Kasus ini begitu mengiris nurani, bagaimana bisa seorang ayah yang seharusnya menjadi sosok pelindung malah menjadi sosok yang keji bagi anak perempuannya.
Pelaku berinisial YK (38) pedagang keliling, melakukan pencabulan terhadap C (17) pelajar kelas XII asal Kendal, niat hati berlibur lebaran ke rumah ayahnya, C justru menelan pil pahit atas perbuatan bejat sang ayah.
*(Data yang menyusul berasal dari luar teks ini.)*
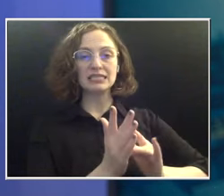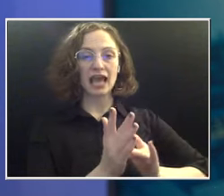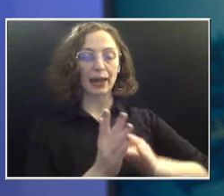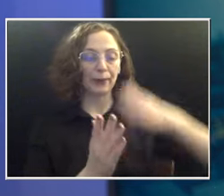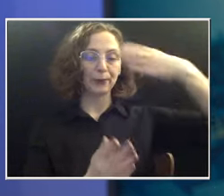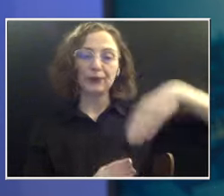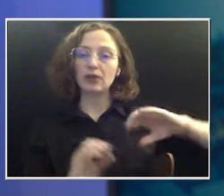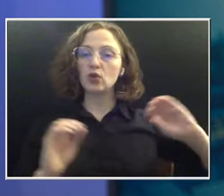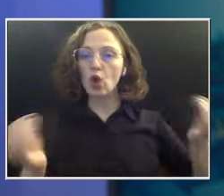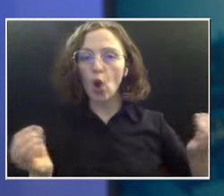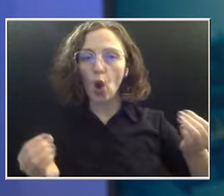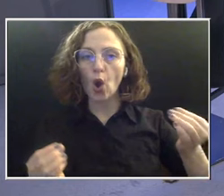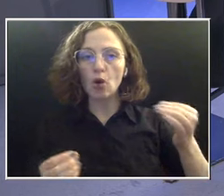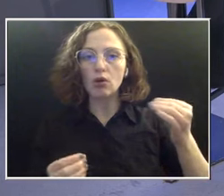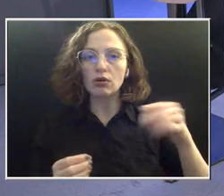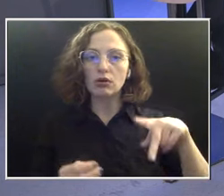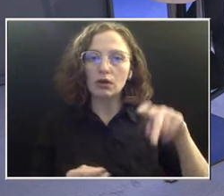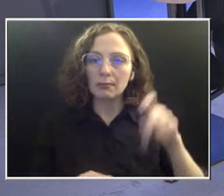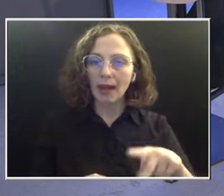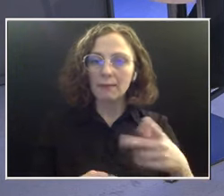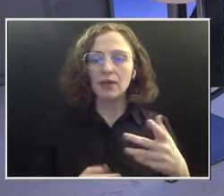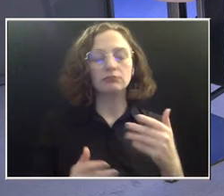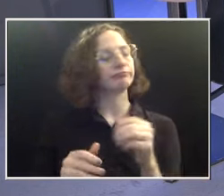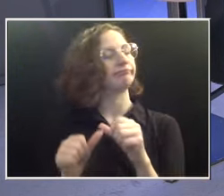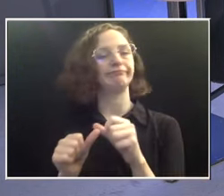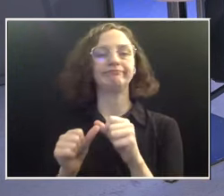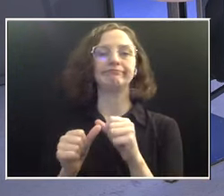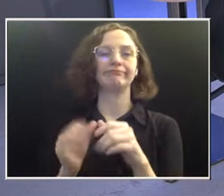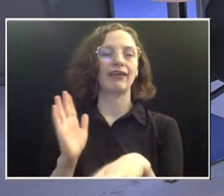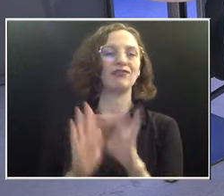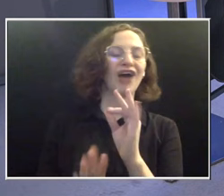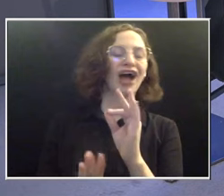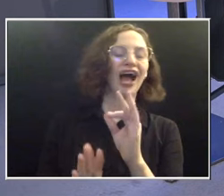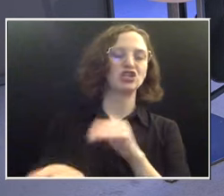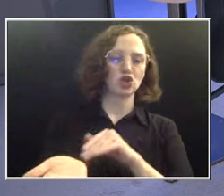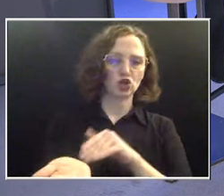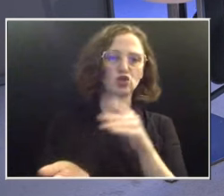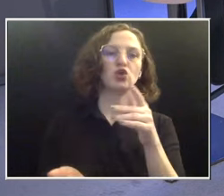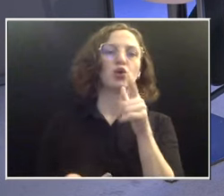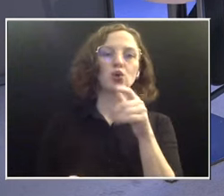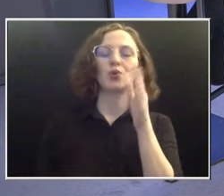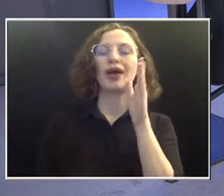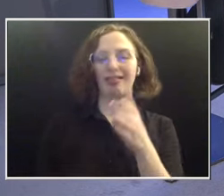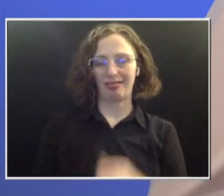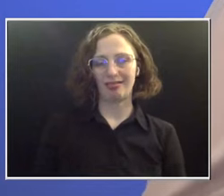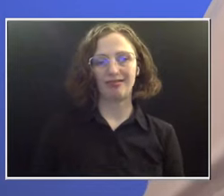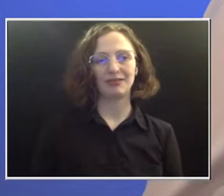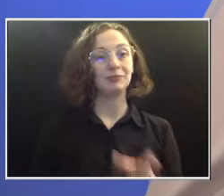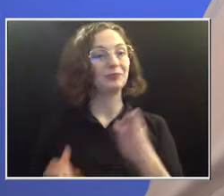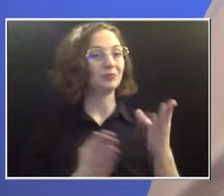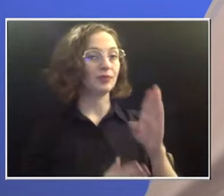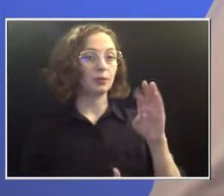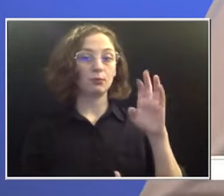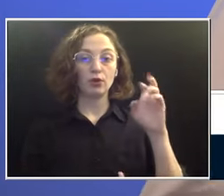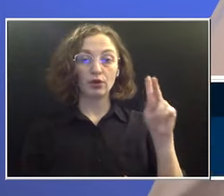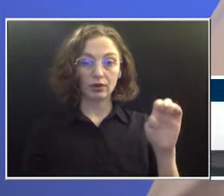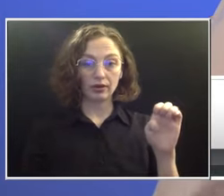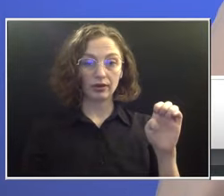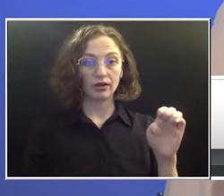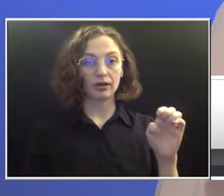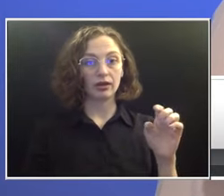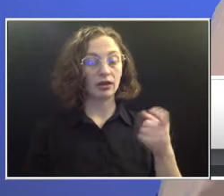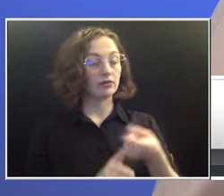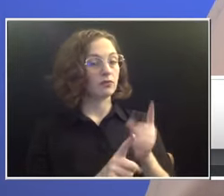until you get to a doctor that does. Gotcha. Good tip. All right, what is the takeaway, Brooke, from your story? Honestly, from the moment I was diagnosed,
Dikutip dari laman INews.id pada Selasa (22/7/2025), Kapolres Semarang AKBP Ratna Quratul Ainy, mengatakan peristiwa tersebut terjadi pada 5 Juni 2025 saat korban menginap di rumah ayahnya, diketahui orangtua korban telah bercerai sejak tahun 2009 dan korban tinggal dengan ibu kandungnya, korban awalnya meminta izin berlibur lebaran ke rumah pelaku KY.
Menurut AKBP Ratna, pelaku mendekati korban dan melakukan pencabulan saat kondisi rumah dalam keadaan sepi di siang hari dan istri pelaku tidak berada di lokasi kejadian.
Pelaku melakukan pengancaman kepada korban agar tidak melaporkan kejadian yang dialaminya, namun usai merasa terdesak korban akhirnya memberanikan diri bercerita kepada ibu kandungnya.
Keluarga kemudian melaporkan kejadian tersebut ke pihak Polres Semarang, pada tanggal 10 Juli 2025.
Pelaku dijerat dengan Pasal 82 UU No. 17 tahun 2016 Tentang Perlindungan Anak dan Pasal 76E UU No.35 tahun 2014 tentang Perubahan UU Perlindungan Anak dengan ancaman hukuman maksimal 15 Tahun penjara dan denda Rp 5 Miliar.